窓からは、新鮮な朝の太陽が見え、陽光が降り注ぐ。眠気が一瞬で吹き飛んだ。
マイカは単身寮の机にある、両親の写真投影機を見た。朝の儀式だ。父クルーはダイバーとして、母アニタは沈降探査師として、ともにマイカが2歳の時に穴に消えてしまった。
だからマイカは父親の顔を覚えていないし、母親には抱っこされた、わずかな記憶しか残っていない。写真の両親は、相変わらずマイカを抱いて、笑っていた。
ダイバーと、沈降探査師のタッグは大抵上手くいかない。沈降探査師はレディーと見なされないため、世間から尊敬されず、まともな婦人と言われない。
夫であるダイバーも、墓荒しと組んだと見なされ、パーティーから追放される。町の主だった商店からは、希絶の穴から持ち帰ったアイテムの売買を拒否され、鍛冶屋からは新たな武器、防具の作成を拒否される。
それでも、両親はマイカという娘を生み、大切に育ててくれたと信じている。
マイカはパンにバター、固ゆでのゆで卵を用意して、かじった。バターの甘じょっぱさと、ゆで卵の優しい甘さが口いっぱいに広がる。
朝食を食べ終え、マイカは仕事に頭を切り替えた。
今日は上級沈降探査師の査定に関わる重要な仕事だ。
沈降探査師は初級、中級、上級と区分が分かれる。
初級沈降探査師の仕事は、穴の上部、構造が分かっている区画での探索と、集団探索団の末席を任される。

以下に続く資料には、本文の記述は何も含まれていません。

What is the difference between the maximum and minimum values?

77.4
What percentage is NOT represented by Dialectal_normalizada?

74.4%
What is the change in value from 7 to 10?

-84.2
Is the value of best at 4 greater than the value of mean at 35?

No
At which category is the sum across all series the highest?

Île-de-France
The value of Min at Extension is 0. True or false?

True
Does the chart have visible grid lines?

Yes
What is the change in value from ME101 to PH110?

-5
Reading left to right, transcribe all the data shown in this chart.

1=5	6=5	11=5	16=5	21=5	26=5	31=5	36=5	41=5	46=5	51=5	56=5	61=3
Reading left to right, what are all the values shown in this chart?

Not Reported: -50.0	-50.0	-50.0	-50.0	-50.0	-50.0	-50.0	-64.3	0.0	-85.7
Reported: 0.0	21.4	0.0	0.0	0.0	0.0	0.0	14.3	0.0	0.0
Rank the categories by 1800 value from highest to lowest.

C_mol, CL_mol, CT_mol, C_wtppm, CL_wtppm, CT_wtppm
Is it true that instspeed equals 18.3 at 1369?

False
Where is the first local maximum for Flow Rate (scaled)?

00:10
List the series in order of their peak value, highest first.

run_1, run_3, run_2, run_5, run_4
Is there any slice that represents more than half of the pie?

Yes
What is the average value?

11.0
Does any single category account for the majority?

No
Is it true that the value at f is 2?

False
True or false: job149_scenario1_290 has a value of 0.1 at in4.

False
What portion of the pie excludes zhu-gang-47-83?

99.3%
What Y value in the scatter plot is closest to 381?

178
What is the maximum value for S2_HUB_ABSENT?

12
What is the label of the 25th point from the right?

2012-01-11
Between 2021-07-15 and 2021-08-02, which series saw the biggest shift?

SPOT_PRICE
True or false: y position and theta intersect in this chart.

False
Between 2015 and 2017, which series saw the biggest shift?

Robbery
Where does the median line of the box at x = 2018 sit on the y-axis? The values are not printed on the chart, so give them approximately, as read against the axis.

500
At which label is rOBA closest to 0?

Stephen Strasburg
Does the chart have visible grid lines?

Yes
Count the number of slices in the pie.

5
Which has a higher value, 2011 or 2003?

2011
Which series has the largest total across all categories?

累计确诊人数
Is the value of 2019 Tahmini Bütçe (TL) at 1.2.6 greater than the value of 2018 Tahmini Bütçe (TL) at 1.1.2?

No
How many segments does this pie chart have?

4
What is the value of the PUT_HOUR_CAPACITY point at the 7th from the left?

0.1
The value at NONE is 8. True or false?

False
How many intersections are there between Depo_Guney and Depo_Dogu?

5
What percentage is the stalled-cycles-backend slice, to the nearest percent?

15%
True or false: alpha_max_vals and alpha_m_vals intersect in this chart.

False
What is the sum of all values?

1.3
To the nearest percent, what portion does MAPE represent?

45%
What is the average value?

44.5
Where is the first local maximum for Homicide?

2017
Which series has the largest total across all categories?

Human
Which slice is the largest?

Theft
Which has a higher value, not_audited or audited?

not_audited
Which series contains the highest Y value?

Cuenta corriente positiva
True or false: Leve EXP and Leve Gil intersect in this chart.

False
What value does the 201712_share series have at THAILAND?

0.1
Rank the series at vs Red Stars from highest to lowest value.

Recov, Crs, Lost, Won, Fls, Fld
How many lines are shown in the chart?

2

マイカのレベルである中級沈降探査師は、穴の中部、群生する魔物が強い領域と、上級沈降探査師の弟子となり、構造が分からない、未踏の地区での思念石の捜索を任される。
上級沈降探査師は、未踏の地に踏み入って、消息を絶ってしまったダイバーの思念石を回収するのが主な仕事だ。構造も分かっていない、未知の領域を捜査することになる。
穴の深部は、時間によって構造が変化する厄介な地区だ。当然、詳しい地図は作成できない。
希絶の穴を探検するダイバーは、事前に計画表を委員会に提出する規則がある。穴の上部で無難に探索をするダイバーは、ほぼ規則を守ってくれる。しかし、大いなる発見や呪法の獲得を目的とするダイバー達は、無断で穴の奥深くに入る。そういった人たちの死体を見つけ、思念石を持ち帰ることは容易ではない。
マイカが憧れるレン先輩は、20の時に上級沈降探査師の免状を得た。上級沈降探査師になれば、単独でどこまでも潜ることが許されるし、レンに対するマイカのように、弟子をとり、後進の育成を行うことができる。
マイカは寝間着から綿の下着に着替え、魔法石の胸当て、灰色のローブ、紫電のムチ、斬鉄のナイフを慣れた手つきで装備した。
装備品はダイバーが男性のため、女性用に町の鍛冶屋で打ち直してもらうことがほどんどだ。出費がかさむ。マイカの部屋は年頃の女性としては物が少ない。華美な装飾品はほとんど持っていない。
それでも、マイカは上級沈降探査師になりたかった。
レンの仕事場に、速足で向かった。